The building sector is an important piece of the puzzle in advancing California's climate goals. Residential and commercial buildings are responsible for approximately a quarter of California's overall greenhouse gas (GHG) emissions. Natural gas use in buildings is responsible for approximately 10% of emissions. An estimated two-thirds of the state's residential heating needs are met with natural gas.
Relative to other sectors, little progress has been made in reducing building sector emissions. For instance, while emissions from electricity generation in California have dropped by an estimated 28% since 2014, emissions from gas use in the residential sector have increased by almost 18% during that period.
For California to successfully decarbonize its economy, it is important to revisit existing policies that may be misaligned with its current climate policies. As part of the California Public Utilities Commission's (CPUC) efforts to identify policy changes needed to advance building decarbonization, we are taking a fresh look at our gas line extension policies.

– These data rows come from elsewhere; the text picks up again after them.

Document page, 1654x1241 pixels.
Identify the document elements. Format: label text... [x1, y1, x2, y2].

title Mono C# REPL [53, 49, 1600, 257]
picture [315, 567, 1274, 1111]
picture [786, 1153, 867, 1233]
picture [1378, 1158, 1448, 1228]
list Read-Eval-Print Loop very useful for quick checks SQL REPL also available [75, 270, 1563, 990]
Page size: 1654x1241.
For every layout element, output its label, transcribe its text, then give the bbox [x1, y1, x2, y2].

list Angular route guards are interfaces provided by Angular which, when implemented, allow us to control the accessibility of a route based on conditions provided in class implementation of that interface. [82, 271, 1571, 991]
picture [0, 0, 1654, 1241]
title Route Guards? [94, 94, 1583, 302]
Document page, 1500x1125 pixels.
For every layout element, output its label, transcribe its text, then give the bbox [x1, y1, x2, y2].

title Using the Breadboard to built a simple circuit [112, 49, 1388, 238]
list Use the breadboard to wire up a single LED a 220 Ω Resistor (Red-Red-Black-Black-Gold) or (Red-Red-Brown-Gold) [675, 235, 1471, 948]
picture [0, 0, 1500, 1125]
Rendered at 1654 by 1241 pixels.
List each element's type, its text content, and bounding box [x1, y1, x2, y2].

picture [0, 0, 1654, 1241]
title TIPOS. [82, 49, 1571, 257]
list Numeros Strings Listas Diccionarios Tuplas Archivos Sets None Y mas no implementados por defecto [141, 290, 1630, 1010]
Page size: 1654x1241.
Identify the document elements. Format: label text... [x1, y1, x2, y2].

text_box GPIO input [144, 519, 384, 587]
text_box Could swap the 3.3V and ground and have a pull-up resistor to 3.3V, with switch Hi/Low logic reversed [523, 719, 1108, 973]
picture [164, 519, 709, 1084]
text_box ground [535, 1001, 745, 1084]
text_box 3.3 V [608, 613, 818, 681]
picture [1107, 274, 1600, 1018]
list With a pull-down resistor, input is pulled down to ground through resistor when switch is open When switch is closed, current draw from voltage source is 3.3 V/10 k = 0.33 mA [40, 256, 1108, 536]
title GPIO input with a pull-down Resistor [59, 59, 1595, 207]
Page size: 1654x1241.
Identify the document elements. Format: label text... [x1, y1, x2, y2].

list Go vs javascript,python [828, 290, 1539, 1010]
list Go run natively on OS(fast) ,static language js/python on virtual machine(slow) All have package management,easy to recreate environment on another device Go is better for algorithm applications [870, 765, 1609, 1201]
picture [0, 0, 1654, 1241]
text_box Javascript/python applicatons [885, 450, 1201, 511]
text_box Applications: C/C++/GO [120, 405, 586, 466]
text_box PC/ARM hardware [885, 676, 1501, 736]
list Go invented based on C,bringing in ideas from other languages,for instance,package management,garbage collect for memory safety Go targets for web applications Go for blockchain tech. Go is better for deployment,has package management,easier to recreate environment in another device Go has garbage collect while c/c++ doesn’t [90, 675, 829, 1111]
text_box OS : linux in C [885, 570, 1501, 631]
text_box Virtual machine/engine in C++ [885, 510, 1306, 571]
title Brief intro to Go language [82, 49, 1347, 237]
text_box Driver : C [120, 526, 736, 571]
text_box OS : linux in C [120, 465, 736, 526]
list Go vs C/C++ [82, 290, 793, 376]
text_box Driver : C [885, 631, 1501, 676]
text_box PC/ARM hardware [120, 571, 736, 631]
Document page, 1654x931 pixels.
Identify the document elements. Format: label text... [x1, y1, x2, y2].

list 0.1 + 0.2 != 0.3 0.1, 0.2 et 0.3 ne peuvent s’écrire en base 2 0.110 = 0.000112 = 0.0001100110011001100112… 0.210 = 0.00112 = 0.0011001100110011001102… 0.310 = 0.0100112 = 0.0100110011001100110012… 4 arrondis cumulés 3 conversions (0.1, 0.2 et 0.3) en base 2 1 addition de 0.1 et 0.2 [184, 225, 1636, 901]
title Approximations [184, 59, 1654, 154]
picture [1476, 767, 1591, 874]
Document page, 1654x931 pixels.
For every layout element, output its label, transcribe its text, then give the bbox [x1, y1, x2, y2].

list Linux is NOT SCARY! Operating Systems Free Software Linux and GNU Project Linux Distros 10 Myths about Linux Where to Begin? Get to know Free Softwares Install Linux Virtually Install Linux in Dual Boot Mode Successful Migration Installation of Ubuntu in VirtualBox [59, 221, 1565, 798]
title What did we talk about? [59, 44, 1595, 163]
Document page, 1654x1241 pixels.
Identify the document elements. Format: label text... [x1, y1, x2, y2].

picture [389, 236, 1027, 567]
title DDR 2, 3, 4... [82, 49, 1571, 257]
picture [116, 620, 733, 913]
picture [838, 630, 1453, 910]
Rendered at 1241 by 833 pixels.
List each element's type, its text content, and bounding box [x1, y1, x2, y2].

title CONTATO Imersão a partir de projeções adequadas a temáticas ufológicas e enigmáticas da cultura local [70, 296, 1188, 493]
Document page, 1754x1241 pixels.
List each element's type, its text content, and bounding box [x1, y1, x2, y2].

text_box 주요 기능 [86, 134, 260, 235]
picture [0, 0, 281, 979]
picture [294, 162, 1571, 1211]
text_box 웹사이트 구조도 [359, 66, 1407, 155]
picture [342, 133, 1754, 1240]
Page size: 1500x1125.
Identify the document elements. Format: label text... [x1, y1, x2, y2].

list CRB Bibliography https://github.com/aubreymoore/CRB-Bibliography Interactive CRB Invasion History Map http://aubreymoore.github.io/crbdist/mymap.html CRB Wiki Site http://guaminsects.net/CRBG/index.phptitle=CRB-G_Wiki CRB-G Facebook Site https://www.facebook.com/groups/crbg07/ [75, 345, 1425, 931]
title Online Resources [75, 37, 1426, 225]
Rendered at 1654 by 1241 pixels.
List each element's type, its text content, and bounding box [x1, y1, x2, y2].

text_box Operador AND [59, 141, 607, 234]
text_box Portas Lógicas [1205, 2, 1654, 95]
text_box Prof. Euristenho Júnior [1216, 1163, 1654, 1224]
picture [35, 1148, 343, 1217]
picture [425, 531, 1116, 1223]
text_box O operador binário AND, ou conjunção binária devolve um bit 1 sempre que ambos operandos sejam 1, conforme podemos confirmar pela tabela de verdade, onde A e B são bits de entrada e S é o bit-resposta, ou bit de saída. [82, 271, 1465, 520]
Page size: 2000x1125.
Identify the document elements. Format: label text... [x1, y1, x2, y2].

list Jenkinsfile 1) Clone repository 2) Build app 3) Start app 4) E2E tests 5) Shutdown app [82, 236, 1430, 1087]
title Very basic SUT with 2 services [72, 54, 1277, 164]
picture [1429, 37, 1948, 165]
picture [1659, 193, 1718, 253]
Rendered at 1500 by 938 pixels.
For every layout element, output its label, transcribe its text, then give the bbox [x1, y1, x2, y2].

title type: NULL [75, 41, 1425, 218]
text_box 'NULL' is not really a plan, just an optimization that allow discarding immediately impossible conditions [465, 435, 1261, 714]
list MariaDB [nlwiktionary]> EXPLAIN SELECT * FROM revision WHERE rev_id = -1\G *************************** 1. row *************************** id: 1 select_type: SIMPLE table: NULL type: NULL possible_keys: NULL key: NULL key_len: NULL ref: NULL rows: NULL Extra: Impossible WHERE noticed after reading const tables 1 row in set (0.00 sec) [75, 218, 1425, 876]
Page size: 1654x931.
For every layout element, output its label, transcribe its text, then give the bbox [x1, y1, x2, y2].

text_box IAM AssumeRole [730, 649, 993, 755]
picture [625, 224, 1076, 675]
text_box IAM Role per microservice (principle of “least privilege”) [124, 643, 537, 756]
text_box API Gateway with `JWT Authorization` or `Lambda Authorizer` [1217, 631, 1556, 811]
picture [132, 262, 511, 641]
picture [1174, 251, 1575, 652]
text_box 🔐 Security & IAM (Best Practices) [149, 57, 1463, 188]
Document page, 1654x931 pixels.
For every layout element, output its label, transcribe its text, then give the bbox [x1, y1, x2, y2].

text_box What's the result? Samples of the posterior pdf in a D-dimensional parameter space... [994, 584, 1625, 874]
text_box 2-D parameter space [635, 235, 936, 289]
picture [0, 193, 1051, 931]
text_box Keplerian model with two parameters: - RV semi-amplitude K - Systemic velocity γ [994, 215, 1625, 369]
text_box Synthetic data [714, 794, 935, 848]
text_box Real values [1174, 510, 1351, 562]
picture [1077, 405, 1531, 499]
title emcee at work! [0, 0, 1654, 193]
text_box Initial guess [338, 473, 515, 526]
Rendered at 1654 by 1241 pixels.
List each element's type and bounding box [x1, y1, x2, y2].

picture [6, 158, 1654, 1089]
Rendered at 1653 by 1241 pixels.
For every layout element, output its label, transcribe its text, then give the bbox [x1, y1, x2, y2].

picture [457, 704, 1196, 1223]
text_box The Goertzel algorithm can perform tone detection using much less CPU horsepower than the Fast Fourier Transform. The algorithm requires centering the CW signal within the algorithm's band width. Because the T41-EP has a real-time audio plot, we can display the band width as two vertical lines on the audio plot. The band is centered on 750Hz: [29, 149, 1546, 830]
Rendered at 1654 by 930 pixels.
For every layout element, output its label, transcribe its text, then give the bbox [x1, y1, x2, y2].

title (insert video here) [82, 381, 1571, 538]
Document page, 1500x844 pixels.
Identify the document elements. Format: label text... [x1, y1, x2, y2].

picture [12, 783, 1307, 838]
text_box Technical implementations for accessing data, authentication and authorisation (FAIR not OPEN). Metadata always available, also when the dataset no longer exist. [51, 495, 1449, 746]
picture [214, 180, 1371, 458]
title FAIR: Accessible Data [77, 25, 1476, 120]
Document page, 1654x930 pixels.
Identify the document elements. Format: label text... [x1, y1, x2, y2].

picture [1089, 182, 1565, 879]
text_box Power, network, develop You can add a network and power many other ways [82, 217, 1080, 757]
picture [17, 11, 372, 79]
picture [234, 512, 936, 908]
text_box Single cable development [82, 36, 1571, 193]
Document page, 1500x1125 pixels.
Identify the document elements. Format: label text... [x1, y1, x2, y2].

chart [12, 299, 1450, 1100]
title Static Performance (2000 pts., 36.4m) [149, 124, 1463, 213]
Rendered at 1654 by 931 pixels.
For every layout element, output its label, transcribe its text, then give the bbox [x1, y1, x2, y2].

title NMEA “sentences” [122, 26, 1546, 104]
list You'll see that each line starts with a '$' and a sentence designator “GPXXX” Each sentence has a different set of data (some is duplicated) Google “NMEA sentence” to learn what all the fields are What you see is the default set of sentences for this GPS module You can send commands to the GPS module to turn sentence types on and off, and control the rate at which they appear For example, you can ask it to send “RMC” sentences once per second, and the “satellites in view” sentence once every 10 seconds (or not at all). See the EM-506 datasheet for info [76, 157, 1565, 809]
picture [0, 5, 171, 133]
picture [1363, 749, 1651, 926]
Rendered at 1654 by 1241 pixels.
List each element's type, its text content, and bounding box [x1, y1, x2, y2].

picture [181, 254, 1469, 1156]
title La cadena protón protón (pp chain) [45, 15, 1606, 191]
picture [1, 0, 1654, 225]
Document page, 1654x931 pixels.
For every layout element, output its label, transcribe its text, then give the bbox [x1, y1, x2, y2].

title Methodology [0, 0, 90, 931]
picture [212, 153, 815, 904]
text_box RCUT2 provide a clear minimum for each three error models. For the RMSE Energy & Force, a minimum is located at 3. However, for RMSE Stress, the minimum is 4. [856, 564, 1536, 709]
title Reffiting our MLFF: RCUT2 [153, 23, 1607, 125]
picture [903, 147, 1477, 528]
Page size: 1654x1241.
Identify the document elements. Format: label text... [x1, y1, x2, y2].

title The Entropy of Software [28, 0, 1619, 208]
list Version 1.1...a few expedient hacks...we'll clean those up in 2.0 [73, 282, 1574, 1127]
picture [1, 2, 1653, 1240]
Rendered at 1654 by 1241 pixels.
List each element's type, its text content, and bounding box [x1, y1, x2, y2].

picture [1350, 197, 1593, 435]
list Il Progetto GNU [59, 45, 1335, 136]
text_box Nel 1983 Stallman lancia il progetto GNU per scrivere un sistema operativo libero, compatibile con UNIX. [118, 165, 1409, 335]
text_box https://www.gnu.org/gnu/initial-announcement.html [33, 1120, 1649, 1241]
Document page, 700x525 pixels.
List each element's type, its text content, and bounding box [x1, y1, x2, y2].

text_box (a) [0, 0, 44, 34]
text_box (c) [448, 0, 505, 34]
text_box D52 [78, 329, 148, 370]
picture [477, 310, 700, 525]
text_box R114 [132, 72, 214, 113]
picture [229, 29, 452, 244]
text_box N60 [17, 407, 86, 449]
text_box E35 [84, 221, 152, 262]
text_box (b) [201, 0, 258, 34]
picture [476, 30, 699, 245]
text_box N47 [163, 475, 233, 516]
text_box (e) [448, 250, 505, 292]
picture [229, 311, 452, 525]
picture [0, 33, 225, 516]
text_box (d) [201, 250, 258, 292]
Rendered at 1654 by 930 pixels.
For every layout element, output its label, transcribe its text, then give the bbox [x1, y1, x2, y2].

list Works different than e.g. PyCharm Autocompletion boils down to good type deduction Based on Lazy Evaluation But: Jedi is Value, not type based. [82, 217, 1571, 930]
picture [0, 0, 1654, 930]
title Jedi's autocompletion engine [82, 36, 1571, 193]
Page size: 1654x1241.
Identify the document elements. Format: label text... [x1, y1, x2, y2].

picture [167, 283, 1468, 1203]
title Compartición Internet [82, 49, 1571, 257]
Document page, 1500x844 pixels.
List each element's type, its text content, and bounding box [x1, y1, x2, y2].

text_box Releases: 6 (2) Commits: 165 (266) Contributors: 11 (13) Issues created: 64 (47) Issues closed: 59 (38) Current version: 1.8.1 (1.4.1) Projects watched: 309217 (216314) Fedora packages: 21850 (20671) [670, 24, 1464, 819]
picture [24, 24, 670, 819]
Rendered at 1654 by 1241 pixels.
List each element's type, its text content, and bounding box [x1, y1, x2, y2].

In simple terms, subsidies ("allowances") funded by existing gas customers are provided to builders and developers to offset the costs of extending natural gas pipelines to provide gas service to new residential or commercial buildings. The allowance amount depends on the number of eligible gas appliances installed. In other words, the higher the customer's projected gas consumption, the higher the allowance. Further subsidies are provided in the form of discounts or refunds for line extension costs in excess of allowances.
Even though it can be cheaper to construct all-electric homes relative to dual-fuel homes (i.e., homes served by both gas and electricity), dual-fuel construction continues to be the dominant model in California, by far. Between 2014 and 2020, only 1.25% of all new home construction in California was all-electric. Ratepayers are currently paying more than $120 million every year to subsidize gas line extension allowances, discounts and refunds.
The rationale underpinning the CPUC's current gas line extension rules is that adding new customers on the system leads to economies of scale by expanding the pool of customers contributing to the fixed costs of the system. By lowering the costs associated with taking on gas service, gas allowances promote expansion of the gas system. But as California moves towards a lower carbon future, continued expansion of the gas system increases the risk of stranded assets. These costs will be borne by fewer gas customers over time as many leave the gas system by going all-electric. Low-income customers who lack the financial resources needed to switch to electric appliances, which often have higher upfront costs than analogous gas appliances, are likely to be the last ones on the gas system, and will be left to shoulder the costs of stranded assets.
While there remains a continued need to invest in the gas system to ensure safe and reliable operation, it is clear that we must significantly reduce dependence on gas in order to meet climate goals. Perpetuating incentives for expansion of the gas system also risks sending mixed policy signals, particularly given the many efforts that state agencies are undertaking to reduce reliance on natural gas. The existing framework for the calculation of gas allowances assumes that every new customer will remain on the gas system in perpetuity. That is no longer realistic or desirable as we move towards the goal of a net zero carbon economy by 2045.
With the underlying assumptions behind gas allowances no longer holding true, the CPUC has embarked on an effort to revisit the existing framework for gas line extension allowances. In fall 2021, the CPUC issued a staff proposal recommending elimination of these allowances, and associated discounts and refunds.
Other states, such as Washington and Colorado, are also revisiting their gas line extension allowance policies. New York's governor recently proposed ending all new gas hookups in the state beginning in 2027. In response to the CPUC's staff proposal, all of the major gas utilities indicated support for ending the gas line extension policy, at least for residential customers. A range of stakeholders, including environmental groups, consumer advocates, and community choice aggregators, supported the proposal in its entirety.
Stakeholders supporting the proposal said it would advance California's decarbonization goals and mitigate affordability challenges for low-income gas customers by reducing the risk of stranded assets; some argued for continuing the allowances, at least for non-residential customers who utilize hydrogen or renewable gas. We are carefully considering all comments and evaluating key issues, such as the potential impacts of eliminating gas allowances on low-income customers and on the costs of new housing, including affordable housing. We expect to make a decision by this fall. Members of the public can comment on the issue.